Required Textbooks: 

  • Agresti, A. (2015), Foundations of Linear and Generalized Linear Models. New York: Springer.

  • Faraway, J. J. Linear Models in R. (2nd ed., 2015) Boca Raton, FL: Chapman & Hall/CRC.

  • Faraway, J. J. Extending the Linear Model with R. (2nd ed., 2016) Boca Raton, FL: Chapman & Hall/CRC.


    Recommended Textbooks: 

  • Scheffe, H. (1958).  The Analysis of Variance.  New York: J. Wiley.

    Instructor: Paul J. Smith, Statistics Program

    Schedule:  Spring 2021, MWF 2, using Zoom.

    Prerequisites:  STAT 740 or consent of instructor.

    Teaching format:  Because of the COVID 19 pandemic, STAT 740 will be taught on line using ELMS and Zoom. We will meet virtually during the scheduled class time, I will upload class notes to ELMS and the sessions will be recorded on ELMS. During the scheduled class time, we will have two way video contact and live interaction. If you are unfamiliar with the technology, see the Keep Learning website here.

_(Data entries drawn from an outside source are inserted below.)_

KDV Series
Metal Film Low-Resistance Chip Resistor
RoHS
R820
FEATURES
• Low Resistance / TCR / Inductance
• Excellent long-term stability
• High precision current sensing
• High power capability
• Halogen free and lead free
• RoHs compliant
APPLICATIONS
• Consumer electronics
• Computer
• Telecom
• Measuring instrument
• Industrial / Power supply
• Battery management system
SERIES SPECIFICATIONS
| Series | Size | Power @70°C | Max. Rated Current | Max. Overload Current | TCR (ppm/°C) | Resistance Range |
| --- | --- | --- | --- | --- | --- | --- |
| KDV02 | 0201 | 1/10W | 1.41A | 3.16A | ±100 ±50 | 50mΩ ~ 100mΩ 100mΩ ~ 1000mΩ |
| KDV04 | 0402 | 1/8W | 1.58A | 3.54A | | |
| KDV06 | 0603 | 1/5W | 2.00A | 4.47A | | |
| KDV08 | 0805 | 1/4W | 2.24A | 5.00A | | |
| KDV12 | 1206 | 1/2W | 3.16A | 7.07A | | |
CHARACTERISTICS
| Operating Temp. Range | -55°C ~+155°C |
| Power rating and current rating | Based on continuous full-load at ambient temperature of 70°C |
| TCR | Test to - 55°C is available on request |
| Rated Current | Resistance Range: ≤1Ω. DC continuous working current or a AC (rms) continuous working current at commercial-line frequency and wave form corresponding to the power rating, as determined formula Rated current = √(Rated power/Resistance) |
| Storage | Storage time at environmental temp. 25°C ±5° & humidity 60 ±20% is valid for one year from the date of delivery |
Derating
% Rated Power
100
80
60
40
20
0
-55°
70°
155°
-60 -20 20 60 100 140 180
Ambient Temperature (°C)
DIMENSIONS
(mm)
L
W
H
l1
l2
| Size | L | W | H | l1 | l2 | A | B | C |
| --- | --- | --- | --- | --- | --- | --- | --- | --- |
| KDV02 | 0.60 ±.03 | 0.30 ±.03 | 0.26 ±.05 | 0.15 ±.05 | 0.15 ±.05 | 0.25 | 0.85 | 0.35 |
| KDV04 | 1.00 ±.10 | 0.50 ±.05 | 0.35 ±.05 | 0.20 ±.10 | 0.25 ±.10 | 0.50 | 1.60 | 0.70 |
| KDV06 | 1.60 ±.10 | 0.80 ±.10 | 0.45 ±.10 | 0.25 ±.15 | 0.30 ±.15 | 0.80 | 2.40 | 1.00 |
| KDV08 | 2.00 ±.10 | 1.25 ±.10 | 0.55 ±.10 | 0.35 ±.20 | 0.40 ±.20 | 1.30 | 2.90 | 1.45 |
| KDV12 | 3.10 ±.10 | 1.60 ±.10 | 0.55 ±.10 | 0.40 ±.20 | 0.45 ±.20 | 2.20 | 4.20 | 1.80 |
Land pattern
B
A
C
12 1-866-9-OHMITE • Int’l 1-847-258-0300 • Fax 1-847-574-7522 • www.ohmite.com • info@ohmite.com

    Course Description: STAT 741 is the second semester of a year-long sequence STAT 740-741 dealing with analysis of linear models, least squares and related topics.  This course deals with complex analysis of variance models, random and mixed effects models, and generalized linear models for discrete response variables.  Material from STAT 740-741 is part of the Graduate Written Examination in Applied Statistics.

    This course will deal with both applied and theoretical topics. Data analysis and interpretation are essential components of the course, and students will analyze real world data sets using the R statistical computing package.

    Topics:

    Exams and Grading:

    Midterm: Friday, March 12. using Zoom. (Click here for practice problems).

    Final: Monday, May 17, 1:30-3:30 p.m., using Zoom.

    Homework: Frequent problem sets will be assigned. These will be a mix of theoretical and applied problems involving analysis of real data sets on the computer. Homework assignments will be posted on ELMS.

    Grading: The midterm and final will each count for approximately 20% of the grade and the homework will count for approximately 60%.

    References:

    Christensen, R. (2002), Plane Answers to Complex Questions: The Theory of Linear Models (3rd ed.). New York: Springer.

    Clarke, B. R. (2008), Linear Models.  New York: J. Wiley.

    Cody, R. P. and Smith, J. K. (1997).  Applied Statistics and the SAS Programming Language.  Upper Saddle  River, NJ: Prentice-Hall.

    Hocking, R. (1996).   Methods and Applications of Linear Models.  New York: J. Wiley.

    McCullagh, P. and Nelder, J. A. (1989).   Generalized Linear Models (2nd ed).  New York: Chapman and Hall.

    Milliken, G. and Johnson, D. (1984).  Analysis of Messy Data, Vol. I: Designed Experiments.  New York: Van Nostrand-Reinhold.

    Monahan, J. F. (2008). A Primer on Linear Models. Boca Raton, FL: Chapman & Hall/CRC.

    Rao, P. S. R. S. (1997).  Variance Components Estimation.   New York: Chapman & Hall.

    Rencher, A. C. and Schaalje, G. B. (2008).  Linear Models in Statistics (2nd ed.). New York: J. Wiley.

    Searle, S. R., Casella, G. and McCulloch, C. E. (1992).   Variance Components.  New York: J. Wiley.

    Stapleton, J. (2009). Linear Statistical Models.  (2nd ed.)  New York: J. Wiley.

     
    Course Evaluation

    Your participation in the evaluation of courses through CourseEvalUM is a responsibility you hold as a student member of our academic community. Your feedback is confidential and important to the improvement of teaching and learning at the University as well as to the tenure and promotion process. CourseEvalUM will be open for you to complete your evaluations for fall semester courses between Tuesday, December 1 and Sunday, December 13. You can go directly to the website (www.courseevalum.umd.edu) to complete your evaluations starting December 1. By completing all of your evaluations each semester, you will have the privilege of accessing the summary reports for thousands of courses online at Testudo.

    Honor Pledge

    In 2002, the University adopted an honor pledge in which students are asked to write out and sign the pledge on major assignments and exams, as designated by the instructor. The Honor Pledge is designed to encourage instructors and students to reflect upon the University's core institutional value of academic integrity. Professors who invite students to sign the Honor Pledge signify that there is an ethical component to teaching and learning. Students who write by hand and sign the Pledge affirm a sense of pride in the integrity of their work. The Pledge states:

    "I pledge on my honor that I have not given or received any unauthorized assistance on this assignment/ examination."